Но на сорокалетие Добровой Люба соизволила явиться. Ей исполнилось пятнадцать лет, и она разительно отличалась от прежней малышки-буки. Любочка пополнела, коротко остригла темные волосы. Она не сидела мрачно на диване, а весь вечер провела со взрослыми, наравне участвуя в беседах на разные темы.
– Очень умная девочка, – одобрительно отметила Анна Егоровна.
– Идет на золотую медаль, – не преминула похвастаться Мария Николаевна.
С Руфой и Ваней Люба общалась приветливо. По-приятельски поболтала с ними, рассказывала школьные байки, улыбалась и явно была всем довольна.
В разгар вечера Руфа пошла в туалет, который у Добровых был совмещенным. Девочка влетела в ванную и увидела Любу, которая причесывалась у зеркала.
– Тебе пописать? – весело спросила та. – Уже ухожу.
Руфа посторонилась, чтобы дать Любочке прошествовать к двери. А та схватила с полочки бутылочку с фиолетовыми чернилами, с помощью которых бабушка Вани придавала своим седым волосам изысканный светло-сиреневый оттенок, и выплеснула содержимое на светло-розовое платье Руфины.
Файфман вскрикнула.
– С ума сбрендила? Дура!
Люба довольно рассмеялась:
– Это тебе за вишневый компот.
Руфина обомлела, потом, решив, что ослышалась, переспросила:
– За вишневый компот?
Доброва кивнула:
– Не забыла, как шесть лет назад опозорила меня перед всеми? Выставила посмешищем? Лишила меня единственного парадного платья? Все возвращается. Око за око!
– Нам было по девять лет, – прошептала Руфина, – мало ли какие глупости дети совершают. Ты помнила про компот все эти годы? Из-за него не ходила к тете Ане?
Казакова не стала спорить:
– Кому захочется возвращаться туда, где его обсмеяли! Из-за тебя мне приходилось сидеть дома одной, когда мама к Добровым убегала. И вот сегодня я тебе отомстила! Поймешь, что испытывает человек, над которым все ржут!
– Над тобой не смеялись! – залепетала Руфа. – Наоборот, жалели!

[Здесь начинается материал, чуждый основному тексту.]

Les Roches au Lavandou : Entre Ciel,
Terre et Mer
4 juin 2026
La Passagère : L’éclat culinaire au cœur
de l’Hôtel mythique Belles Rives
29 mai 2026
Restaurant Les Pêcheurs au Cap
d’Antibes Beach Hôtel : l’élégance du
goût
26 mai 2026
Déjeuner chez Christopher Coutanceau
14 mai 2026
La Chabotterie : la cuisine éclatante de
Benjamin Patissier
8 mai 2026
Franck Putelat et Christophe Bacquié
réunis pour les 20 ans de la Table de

– Ненавижу жалость, – топнула ногой Люба. – Она унижает!
– Прости меня, – попросила Руфа. – Я совсем забыла о той глупой проделке. И предположить не могла, что ты так переживаешь!
– А я не забыла, – объявила Люба, – и все отлично рассчитала. У Анны Егоровны юбилей. Сегодня гостей впятеро больше, чем на обычной вечеринке! Все в сборе. Ступай в гостиную в чернилах! Я всегда запоминала своих обидчиков и им мстила, мщу и буду мстить! Мне ничего не будет! Если ты расскажешь правду, я скажу, что не заходила в ванную! Ты опрокинула чернила сама, испугалась, что заругают, и решила на меня вину свалить. Всем известно, как ты ко мне плохо относишься. Ну, счастливо повеселиться.
Люба повернулась и убежала, а Руфина осталась в ванной с отвисшей челюстью.